Anesthesia or anaesthesia (from Greek – ‘without sensation’) is a state of controlled, temporary loss of sensation or awareness that is induced for medical purposes. It may include some or all of analgesia (relief from or prevention of pain), paralysis (muscle relaxation), amnesia (loss of memory), and unconsciousness.

Cosmetic Dentistry

Cosmetic dentistry is generally used to refer to any dental work that improves the appearance (though not necessarily the function) of a person’s teeth, gums and/or bite. Smile Makeover is usually a cosmetic procedure which will rejuvenate your smile and build up your confidence.

Vacuum Formed Mouthguard

An advanced mouth guard creation technique. Vacuum formed mouthguard involves customizing the mouthguard to match a mold of the individual patient’s teeth for a PERFECT fit.

Dental Checkup

A dental checkup is an appointment that involves cleaning the teeth, identifying any signs of infection and removing said signs of infection at least once every six months in the office.
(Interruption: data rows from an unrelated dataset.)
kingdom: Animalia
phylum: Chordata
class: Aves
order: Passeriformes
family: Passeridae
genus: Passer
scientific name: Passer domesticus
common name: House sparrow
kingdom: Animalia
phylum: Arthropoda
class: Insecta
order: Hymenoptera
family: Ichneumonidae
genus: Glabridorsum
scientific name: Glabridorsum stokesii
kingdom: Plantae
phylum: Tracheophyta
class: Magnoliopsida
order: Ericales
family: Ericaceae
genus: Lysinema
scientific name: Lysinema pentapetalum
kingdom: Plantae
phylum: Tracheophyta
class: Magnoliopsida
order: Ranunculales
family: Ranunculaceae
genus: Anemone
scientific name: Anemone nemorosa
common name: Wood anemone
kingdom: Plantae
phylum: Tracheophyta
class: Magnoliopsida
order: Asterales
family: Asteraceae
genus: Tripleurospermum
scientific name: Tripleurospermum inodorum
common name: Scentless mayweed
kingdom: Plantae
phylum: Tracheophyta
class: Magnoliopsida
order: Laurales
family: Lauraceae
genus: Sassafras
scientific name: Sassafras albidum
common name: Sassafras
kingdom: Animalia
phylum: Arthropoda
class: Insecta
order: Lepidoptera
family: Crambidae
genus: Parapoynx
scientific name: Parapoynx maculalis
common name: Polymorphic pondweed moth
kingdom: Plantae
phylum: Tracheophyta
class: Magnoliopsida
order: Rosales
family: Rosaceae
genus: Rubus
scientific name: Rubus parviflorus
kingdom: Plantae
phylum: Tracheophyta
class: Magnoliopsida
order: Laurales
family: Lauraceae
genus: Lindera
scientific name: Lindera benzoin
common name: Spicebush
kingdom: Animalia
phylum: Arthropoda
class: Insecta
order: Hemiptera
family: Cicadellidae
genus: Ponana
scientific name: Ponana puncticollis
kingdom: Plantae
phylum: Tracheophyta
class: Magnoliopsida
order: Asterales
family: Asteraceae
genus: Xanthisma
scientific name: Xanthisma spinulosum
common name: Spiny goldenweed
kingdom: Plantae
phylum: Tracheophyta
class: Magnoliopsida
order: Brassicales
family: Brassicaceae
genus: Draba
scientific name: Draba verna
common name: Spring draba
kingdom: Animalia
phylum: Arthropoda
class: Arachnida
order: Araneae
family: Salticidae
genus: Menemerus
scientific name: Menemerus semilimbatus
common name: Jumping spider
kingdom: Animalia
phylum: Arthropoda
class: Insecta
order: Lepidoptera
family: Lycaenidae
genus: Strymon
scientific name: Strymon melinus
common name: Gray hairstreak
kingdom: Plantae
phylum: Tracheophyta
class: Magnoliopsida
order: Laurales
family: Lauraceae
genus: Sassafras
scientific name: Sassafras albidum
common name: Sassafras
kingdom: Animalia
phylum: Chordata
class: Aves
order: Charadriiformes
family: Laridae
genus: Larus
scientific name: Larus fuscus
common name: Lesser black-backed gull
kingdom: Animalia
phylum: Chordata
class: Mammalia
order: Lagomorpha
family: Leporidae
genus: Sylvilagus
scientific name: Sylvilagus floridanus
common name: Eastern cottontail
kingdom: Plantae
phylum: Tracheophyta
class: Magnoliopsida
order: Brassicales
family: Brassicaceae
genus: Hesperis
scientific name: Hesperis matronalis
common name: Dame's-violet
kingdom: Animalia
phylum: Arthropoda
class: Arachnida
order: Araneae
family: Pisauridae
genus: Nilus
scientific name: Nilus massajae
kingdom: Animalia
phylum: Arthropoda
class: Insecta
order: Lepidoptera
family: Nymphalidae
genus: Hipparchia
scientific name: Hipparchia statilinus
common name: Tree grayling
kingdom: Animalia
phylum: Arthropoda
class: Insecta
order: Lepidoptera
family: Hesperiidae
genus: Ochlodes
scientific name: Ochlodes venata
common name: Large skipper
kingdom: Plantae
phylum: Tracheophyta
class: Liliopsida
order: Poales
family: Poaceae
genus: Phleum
Read more about it here.


Pericoronitis refers to the inflammation of the soft tissue surrounding the crown of a partially-erupted tooth.

Third Molars

The third molars are also known as the wisdom teeth and typically require removal in order to prevent pain and other issues in the mouth.


A dental abscess is a pocket of pus the forms in the tooth root from a bacterial infection.

Irreversible Pulpitis

Irreversible pulpitis is when the pain in the tooth occurs spontaneously or continues to hurt even after the stimulus is removed such as hot or cold substance that was causing pain. Normal pulpitis will cease hurting directly after removing what is causing the pain.

Dental Cleaning

A dental Prophy or cleaning is a professional and detailed cleaning that involves the removal of plaque, calculus and stains from the teeth. Read more about it here.

Lateral Luxation

Lateral luxation is the displacement of a tooth that moves it in the wrong direction while it is still attached to the gums.

Tooth Fracture

A tooth fracture can result from multiple sources including an accidental blow to the face during a sports game, biting on something really hard, falling face first. It’s recommended that you see your dentist soon after a dental fracture. Dental Fractures may be quite painful.

Facial Cellulitis

Facial cellulitis is a condition in which an infection from an abscess or plaque in the teeth causes pain and spreads throughout the face.